Sendikalar bu sefer boyun mu eğecek?
Avrupa’nın en büyük otomobil üreticisinin yeniden yapılanma konusundaki mücadelesi, hem kendi iç pazarında hem de Çin’de talebin azalması ve Avrupa pazarına yeni rakiplerin girmesi nedeniyle yaşanıyor.
BYD gibi birçok Çinli elektrikli araç üreticisi Avrupa’ya girme planları yaparken, VW ve diğer eski markalar daha ucuz elektrikli araçlar geliştirmek için yarışıyor.
Analistler uzun zamandır Volkswagen’i, elektrikli araçlara geçiş için ağır yatırımlara ihtiyaç duyulan bir dönemde maliyet tasarrufunu sağlamak için işten çıkarmaları gerçekleştirmeye çağırıyordu.
Bağımsız bir otomobil analisti olan Matthias Schmidt, “Volkswagen’de büyük bir kültürel değişim yaşanıyor. Bence sendikalara muhtemelen gerçekler gösterildi ve bu sefer muhtemelen daha uzlaşmacı olacaklar,” dedi.
Cavallo’nun işaret ettiği muhalefete rağmen, Stifel’de otomotiv analisti olan Daniel Schwarz, Volkswagen markalarının karşılaştığı sorunların boyutunu kabul eden ve Blume’yi doğrudan eleştirmekten kaçınan dilindeki değişikliğe de dikkat çekti ve “Sendikaların tepkisi oldukça cesaret verici oldu,” diye ekledi.
Savaş ve yaptırımlar kaynaklı enerji krizi etkili oluyor
Ukrayna savaşı ve sonrasında Rusya’ya karşı uygulanan iktisadi yaptırımlar, özellikle Almanya’nın bazı sanayi sektörlerini bir hayli sert vurdu.
Kriz, özellikle gübre üreticileri ve çelik üreticileri gibi yüksek enerji kullanımı gerektiren sektörler başta olmak üzere Avrupa sanayisini sert bir şekilde etkiledi ve her ikisi de üretimlerini önemli ölçüde azalttı.

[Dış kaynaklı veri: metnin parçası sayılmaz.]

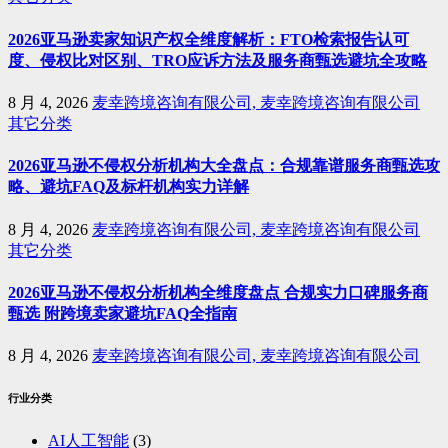
2026亚马逊卖家知识产权全维度解析：FTO检索报告认可
度、侵权比对区别、TRO应诉方法及服务商甄选避坑全攻略
8 月 4, 2026
麦幸跨境咨询有限公司, 麦幸跨境咨询有限公司
其它分类
2026亚马逊不侵权分析机构大全盘点：合规靠谱服务商甄选攻
略、避坑FAQ及标杆机构实力详解
8 月 4, 2026
麦幸跨境咨询有限公司, 麦幸跨境咨询有限公司
其它分类
2026亚马逊不侵权分析机构全维度盘点 合规实力口碑服务商
甄选 附跨境卖家避坑FAQ全指南
8 月 4, 2026
麦幸跨境咨询有限公司, 麦幸跨境咨询有限公司
行业分类
AI人工智能
(3)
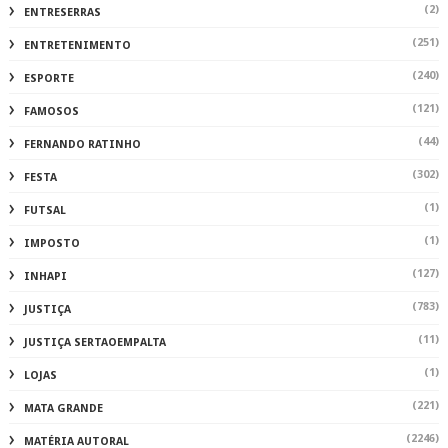
(2)
ENTRESERRAS
(251)
ENTRETENIMENTO
(240)
ESPORTE
(121)
FAMOSOS
(44)
FERNANDO RATINHO
(302)
FESTA
(1)
FUTSAL
(1)
IMPOSTO
(127)
INHAPI
(783)
JUSTIÇA
(11)
JUSTIÇA SERTAOEMPALTA
(1)
LOJAS
(221)
MATA GRANDE
(2246)
MATÉRIA AUTORAL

Kasım 2022’de Volkswagen’in marka CEO’su Thomas Schäfer LinkedIn’de yazdığı bir yazıda, “Almanya ve Avrupa Birliği uluslararası sahnede çekiciliğini ve rekabet gücünü hızla kaybediyor,” demişti.
Schäfer, Volkswagen ve diğer Avrupalı otomobil üreticilerinin yüksek enerji fiyatları nedeniyle elektrikli otomobil üretimi alanında rakiplerinin gerisinde kalma riskiyle karşı karşıya olduğunu ve krizin tüm Avrupa endüstrisini dezavantajlı duruma düşürdüğünü söylemişti.
CEO, “Havanda su dövüyoruz. Sektörün dönüşümüne yönelik yatırımlarla ilgili mevcut gelişmelerden büyük endişe duyuyorum. Bu konuya acilen öncelik verilmesi gerekiyor; bürokratik olmayan, tutarlı ve hızlı bir şekilde,” diye yazmıştı.
Schäfer, Avrupa’nın ABD, Kanada ve Çin gibi ülkelerin gerisinde kalma riski taşıdığını, Güneydoğu Asya ve Kuzey Afrika’daki yüksek büyüme oranına sahip ekonomik bölgelerin de Schäfer’in “birçok alanda fiyat rekabetçiliğinden yoksun” dediği Avrupa sanayisi için bir tehdit oluşturduğunu belirtmişti.
Volkswagen için Schäfer, Avrupa’nın enerji ve elektrik fiyatlarında “giderek daha fazla zemin” kaybettiğini ve bunun da şirketin elektrikli araç koluna yatırım yapmayı giderek savunulamaz hale getirdiğini söylemişti.